- Exercise goal -
Up to and including the line with "an IHC photomicrograph", output the records exactly as they appear.

*** Information given ***

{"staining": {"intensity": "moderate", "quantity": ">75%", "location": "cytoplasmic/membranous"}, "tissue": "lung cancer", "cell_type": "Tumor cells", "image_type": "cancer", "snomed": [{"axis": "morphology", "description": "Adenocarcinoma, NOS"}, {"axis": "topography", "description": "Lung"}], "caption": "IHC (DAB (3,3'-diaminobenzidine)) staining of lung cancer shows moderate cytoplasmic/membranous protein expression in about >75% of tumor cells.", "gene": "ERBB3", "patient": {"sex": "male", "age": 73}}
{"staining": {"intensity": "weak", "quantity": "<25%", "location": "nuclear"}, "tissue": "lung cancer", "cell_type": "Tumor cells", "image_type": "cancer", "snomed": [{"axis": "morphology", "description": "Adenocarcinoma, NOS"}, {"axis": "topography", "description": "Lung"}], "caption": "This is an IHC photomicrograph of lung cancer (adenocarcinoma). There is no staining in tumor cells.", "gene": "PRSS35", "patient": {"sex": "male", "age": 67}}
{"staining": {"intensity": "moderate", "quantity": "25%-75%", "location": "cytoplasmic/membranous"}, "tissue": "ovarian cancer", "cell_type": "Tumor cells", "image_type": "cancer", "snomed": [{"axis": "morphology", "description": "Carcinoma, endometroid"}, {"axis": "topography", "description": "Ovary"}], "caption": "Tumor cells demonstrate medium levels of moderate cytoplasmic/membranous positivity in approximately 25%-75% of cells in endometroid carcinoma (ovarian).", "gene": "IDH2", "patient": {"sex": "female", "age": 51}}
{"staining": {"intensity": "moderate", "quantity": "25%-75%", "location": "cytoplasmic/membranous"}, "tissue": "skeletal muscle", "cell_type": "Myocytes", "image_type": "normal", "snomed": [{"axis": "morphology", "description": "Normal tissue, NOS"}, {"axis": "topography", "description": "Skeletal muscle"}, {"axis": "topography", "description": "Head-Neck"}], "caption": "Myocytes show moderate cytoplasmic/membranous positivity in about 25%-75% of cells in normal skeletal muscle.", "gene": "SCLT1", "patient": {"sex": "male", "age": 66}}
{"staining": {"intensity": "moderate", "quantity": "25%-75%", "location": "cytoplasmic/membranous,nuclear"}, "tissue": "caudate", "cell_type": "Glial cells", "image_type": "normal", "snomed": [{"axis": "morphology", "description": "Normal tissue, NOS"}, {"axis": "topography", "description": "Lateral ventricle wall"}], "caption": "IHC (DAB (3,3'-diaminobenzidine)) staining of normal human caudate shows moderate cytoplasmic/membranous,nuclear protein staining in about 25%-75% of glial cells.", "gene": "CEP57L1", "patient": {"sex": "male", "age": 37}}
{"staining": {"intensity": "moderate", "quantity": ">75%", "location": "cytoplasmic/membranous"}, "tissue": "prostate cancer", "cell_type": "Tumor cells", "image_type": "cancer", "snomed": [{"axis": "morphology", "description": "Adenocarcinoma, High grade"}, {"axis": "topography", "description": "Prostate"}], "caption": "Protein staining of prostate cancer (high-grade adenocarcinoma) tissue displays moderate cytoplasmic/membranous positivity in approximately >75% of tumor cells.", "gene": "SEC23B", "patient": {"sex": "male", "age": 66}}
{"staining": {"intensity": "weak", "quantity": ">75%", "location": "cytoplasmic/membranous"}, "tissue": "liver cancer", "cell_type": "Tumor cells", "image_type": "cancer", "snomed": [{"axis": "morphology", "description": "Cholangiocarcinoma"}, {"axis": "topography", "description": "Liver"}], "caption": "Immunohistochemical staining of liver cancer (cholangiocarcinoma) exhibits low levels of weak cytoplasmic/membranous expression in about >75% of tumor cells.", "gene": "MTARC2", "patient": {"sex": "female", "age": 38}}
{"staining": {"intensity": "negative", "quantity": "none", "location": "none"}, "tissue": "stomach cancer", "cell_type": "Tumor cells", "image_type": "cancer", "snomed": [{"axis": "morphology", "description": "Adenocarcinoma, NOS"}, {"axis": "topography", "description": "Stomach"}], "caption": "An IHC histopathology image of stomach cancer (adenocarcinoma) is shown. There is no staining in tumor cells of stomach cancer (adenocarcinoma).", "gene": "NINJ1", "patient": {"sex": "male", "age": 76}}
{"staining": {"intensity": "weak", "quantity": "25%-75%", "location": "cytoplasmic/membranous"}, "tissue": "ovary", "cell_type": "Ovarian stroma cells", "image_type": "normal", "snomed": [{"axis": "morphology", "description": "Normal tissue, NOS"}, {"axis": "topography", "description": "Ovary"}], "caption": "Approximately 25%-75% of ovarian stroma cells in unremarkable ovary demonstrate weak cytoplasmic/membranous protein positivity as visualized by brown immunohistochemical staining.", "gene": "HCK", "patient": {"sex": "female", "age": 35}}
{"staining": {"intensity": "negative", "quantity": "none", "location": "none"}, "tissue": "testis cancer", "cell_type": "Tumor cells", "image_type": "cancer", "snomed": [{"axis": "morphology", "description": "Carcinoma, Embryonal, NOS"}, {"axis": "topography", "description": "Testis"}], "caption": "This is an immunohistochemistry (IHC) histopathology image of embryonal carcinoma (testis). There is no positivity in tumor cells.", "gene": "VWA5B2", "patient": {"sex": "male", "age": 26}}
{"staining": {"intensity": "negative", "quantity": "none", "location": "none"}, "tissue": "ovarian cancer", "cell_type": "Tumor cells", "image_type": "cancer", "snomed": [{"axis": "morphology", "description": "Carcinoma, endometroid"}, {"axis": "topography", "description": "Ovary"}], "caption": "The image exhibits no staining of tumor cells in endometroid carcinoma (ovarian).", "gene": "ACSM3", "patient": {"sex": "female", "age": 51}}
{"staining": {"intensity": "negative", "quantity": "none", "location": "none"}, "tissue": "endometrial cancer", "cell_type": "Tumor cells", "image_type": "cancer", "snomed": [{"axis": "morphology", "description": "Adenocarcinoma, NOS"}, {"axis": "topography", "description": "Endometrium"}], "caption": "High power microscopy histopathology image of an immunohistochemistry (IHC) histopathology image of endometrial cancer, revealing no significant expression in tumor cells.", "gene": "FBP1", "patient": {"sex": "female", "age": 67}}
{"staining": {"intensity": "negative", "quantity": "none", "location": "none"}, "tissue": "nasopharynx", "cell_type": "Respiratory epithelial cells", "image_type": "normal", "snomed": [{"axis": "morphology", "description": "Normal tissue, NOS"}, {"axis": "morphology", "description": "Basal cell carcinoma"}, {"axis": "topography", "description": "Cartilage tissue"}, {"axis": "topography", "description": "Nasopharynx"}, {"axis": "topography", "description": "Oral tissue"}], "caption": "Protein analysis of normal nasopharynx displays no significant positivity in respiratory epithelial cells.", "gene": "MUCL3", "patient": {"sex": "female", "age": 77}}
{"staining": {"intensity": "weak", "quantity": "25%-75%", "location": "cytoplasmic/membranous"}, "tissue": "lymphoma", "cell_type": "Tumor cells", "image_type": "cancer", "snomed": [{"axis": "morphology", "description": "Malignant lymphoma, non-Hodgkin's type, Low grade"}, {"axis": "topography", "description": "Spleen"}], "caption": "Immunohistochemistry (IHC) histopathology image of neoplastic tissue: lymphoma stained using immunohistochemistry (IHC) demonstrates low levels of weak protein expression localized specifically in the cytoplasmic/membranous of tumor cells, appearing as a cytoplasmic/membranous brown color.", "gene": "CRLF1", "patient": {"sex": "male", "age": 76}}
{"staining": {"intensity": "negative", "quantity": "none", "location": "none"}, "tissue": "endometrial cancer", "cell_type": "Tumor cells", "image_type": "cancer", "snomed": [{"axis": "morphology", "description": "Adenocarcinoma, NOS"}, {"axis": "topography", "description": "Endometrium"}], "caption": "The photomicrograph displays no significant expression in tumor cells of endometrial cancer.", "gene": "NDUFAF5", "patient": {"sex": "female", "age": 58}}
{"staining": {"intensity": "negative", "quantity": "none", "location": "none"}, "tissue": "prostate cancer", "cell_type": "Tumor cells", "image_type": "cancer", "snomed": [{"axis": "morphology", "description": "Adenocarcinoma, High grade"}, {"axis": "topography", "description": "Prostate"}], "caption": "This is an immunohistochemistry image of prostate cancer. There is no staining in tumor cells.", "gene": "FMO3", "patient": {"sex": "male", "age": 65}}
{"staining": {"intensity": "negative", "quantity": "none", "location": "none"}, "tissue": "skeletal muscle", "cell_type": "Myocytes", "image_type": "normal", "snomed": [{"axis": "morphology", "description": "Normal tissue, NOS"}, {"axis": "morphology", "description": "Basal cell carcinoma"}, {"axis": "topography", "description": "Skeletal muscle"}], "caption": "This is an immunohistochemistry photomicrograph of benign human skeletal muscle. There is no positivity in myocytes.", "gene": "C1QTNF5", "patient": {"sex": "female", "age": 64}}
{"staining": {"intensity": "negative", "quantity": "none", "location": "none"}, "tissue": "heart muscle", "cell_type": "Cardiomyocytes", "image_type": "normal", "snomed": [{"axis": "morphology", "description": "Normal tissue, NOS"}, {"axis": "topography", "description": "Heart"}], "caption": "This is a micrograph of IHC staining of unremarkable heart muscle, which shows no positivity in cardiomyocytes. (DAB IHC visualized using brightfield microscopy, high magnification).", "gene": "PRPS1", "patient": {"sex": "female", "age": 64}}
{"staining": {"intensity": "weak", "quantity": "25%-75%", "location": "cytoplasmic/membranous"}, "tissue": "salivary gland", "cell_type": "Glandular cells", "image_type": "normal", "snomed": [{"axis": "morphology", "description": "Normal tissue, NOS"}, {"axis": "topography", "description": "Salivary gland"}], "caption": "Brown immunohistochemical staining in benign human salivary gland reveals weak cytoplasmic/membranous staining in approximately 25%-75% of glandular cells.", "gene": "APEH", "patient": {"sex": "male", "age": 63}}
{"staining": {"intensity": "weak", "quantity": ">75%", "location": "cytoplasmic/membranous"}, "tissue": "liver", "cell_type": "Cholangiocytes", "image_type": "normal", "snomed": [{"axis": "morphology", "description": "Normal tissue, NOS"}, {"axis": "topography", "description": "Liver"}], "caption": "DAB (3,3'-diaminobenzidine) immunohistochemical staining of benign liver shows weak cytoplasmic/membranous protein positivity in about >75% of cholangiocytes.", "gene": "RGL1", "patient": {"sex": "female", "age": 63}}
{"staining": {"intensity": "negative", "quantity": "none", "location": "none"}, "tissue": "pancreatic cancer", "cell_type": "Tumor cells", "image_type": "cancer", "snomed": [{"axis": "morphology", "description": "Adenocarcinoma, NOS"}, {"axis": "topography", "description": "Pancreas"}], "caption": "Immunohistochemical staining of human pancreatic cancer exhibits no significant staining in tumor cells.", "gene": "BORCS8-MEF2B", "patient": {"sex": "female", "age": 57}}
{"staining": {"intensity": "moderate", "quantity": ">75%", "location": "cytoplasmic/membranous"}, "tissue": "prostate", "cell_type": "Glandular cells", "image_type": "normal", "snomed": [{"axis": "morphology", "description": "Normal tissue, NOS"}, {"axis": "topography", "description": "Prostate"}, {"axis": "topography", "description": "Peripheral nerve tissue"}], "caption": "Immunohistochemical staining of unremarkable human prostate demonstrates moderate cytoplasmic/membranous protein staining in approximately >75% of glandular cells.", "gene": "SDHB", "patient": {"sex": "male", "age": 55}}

*** End of Information given ***

- Response to this exercise -
{"staining": {"intensity": "moderate", "quantity": ">75%", "location": "cytoplasmic/membranous"}, "tissue": "lung cancer", "cell_type": "Tumor cells", "image_type": "cancer", "snomed": [{"axis": "morphology", "description": "Adenocarcinoma, NOS"}, {"axis": "topography", "description": "Lung"}], "caption": "IHC (DAB (3,3'-diaminobenzidine)) staining of lung cancer shows moderate cytoplasmic/membranous protein expression in about >75% of tumor cells.", "gene": "ERBB3", "patient": {"sex": "male", "age": 73}}
{"staining": {"intensity": "weak", "quantity": "<25%", "location": "nuclear"}, "tissue": "lung cancer", "cell_type": "Tumor cells", "image_type": "cancer", "snomed": [{"axis": "morphology", "description": "Adenocarcinoma, NOS"}, {"axis": "topography", "description": "Lung"}], "caption": "This is an IHC photomicrograph of lung cancer (adenocarcinoma). There is no staining in tumor cells.", "gene": "PRSS35", "patient": {"sex": "male", "age": 67}}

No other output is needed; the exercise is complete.